Para el que no lo sepa, pues el programa mencionado
se retransmitió en España, el mismo fue incluso un
fenómeno sociológico por la cantidad tan grande de
seguidores que generó, y el enorme número de discos
que a su través se lograron vender con los protagonistas
del mismo.
El demandante requirió al demandado en orden
a que cesara en el uso de dichos nombres de dominio, pues se limitó
este último al mero registro de los mismos, sino que habilitó
unas páginas web bajo dichos dominios, las cuales poseían
contenido pornográfico, o bien llevaba a sitios en la Red
asociados a juegos virtuales.
Normativa que se aplicó.
Como siempre, las normas que el Árbitro
usó para dirimir la cuestión fueron : la llamada Política
Uniforme y su Reglamento, en vigor ambas desde el año 1.999,
a la vez que también tuvo en cuenta – pues así lo
permiten dichas normas – la normativa española al respecto
teniendo en cuenta la común nacionalidad de las partes. En
concreto, junto con las normas mencionadas, aplicó también
la Ley de Marcas española y la regulación sobre prácticas
de competencia desleal.
Por otro lado, los presupuestos básicos
que entró a analizar la OMPI fueron :
1 Que el dominio en conflicto sea idéntico
o similar hasta el punto de crear confusión con respecto
a una marca de productos o servicios sobre la que el demandante
tenga derechos.
2 Que el demandado, no tenga derechos o intereses legítimos
respecto del nombre de dominio.
3 Que el demandado posea un nombre de dominio que haya sido registrado
y se utilizando de mala fe.
Sin necesidad de forzar las cosas, resultó claro para la
autoridad internacional que no es que meramente se tratase de la
confluencia de dominios similares o parecidos, sino que en el presente
caso estábamos hablando de dominios idénticos a la
marca comercial del demandante, pues la extensión que se
le ponga al dominio no cambia en nada su apreciación.

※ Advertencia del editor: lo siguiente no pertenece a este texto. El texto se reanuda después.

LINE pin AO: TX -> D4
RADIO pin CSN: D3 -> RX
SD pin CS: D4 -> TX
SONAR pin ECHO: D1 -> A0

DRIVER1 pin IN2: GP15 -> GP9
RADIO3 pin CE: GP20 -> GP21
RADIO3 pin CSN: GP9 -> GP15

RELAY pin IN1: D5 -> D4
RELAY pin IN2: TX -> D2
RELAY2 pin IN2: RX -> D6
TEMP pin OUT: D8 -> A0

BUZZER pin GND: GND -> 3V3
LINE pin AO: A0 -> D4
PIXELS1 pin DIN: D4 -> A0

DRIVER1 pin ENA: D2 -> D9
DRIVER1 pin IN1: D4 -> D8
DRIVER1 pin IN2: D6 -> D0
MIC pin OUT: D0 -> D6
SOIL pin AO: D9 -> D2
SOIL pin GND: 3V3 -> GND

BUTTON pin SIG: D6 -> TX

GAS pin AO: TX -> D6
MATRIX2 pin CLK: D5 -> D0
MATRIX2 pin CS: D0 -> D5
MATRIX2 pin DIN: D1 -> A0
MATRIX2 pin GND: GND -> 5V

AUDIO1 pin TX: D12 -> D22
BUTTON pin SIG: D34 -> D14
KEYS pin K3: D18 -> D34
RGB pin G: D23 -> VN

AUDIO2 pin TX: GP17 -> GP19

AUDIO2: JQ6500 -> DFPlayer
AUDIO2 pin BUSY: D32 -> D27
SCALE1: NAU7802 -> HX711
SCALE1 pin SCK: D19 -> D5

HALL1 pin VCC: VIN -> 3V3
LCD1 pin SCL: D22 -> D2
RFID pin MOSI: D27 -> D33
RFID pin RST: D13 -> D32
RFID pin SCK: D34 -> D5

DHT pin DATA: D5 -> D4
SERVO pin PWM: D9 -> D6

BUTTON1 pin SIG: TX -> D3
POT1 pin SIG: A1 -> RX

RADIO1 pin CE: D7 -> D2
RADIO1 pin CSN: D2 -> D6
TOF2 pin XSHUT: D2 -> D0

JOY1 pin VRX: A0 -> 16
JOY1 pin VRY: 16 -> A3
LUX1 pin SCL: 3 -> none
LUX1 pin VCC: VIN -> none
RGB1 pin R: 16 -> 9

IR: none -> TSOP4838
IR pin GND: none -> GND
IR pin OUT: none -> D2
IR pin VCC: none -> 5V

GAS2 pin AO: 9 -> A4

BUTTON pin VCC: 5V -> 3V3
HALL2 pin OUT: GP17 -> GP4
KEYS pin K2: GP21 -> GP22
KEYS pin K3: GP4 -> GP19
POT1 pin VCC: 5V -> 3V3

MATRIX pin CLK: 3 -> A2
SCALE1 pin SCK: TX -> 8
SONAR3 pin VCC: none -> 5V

En cuanto a si el demandado poseía o no
derechos o intereses legítimos respecto de los nombres de
dominio disputados, como el mismo no contestó a la demanda,
y por tanto renunció implícitamente a personarse en
el procedimiento, no dio a conocer su versión de los hechos,
pero resultó claro también, a la hora de analizar
la documentación del demandante y la actitud del demandado,
que este último no poseía dichos derechos o intereses
legítimos sobre los dominios.
Y en relación a la existencia o no de mala
fe no sólo en cuanto al registro, sino en cuanto al uso posterior
de dichos nombres de domino, resultó también evidente
dicha circunstancia, puesto que del análisis de todas las
circunstancias en juego, se concluyó que el registrante de
dichos dominios conocía sobradamente quién era el
titular de dichas marcas comerciales, a qué se dedicaba,
y sin tener ningún derecho en dichas actividades, y aprovechando
en las propias la reputación ajena, utilizó dichos
registros en beneficio propio con un ánimo pura y meramente
especulativo, actuando de forma completamente desleal y de mala
fe
Conclusión.
Por lo anterior, y como claro resultará
ya a estas alturas del artículo, el Árbitro dio la
razón al demandante, ordenando a la empresa a cuyo través
y vía Internet se registraron a nombre del demandado los
dominios en conflicto, que se transfiriesen a nombre del demandante.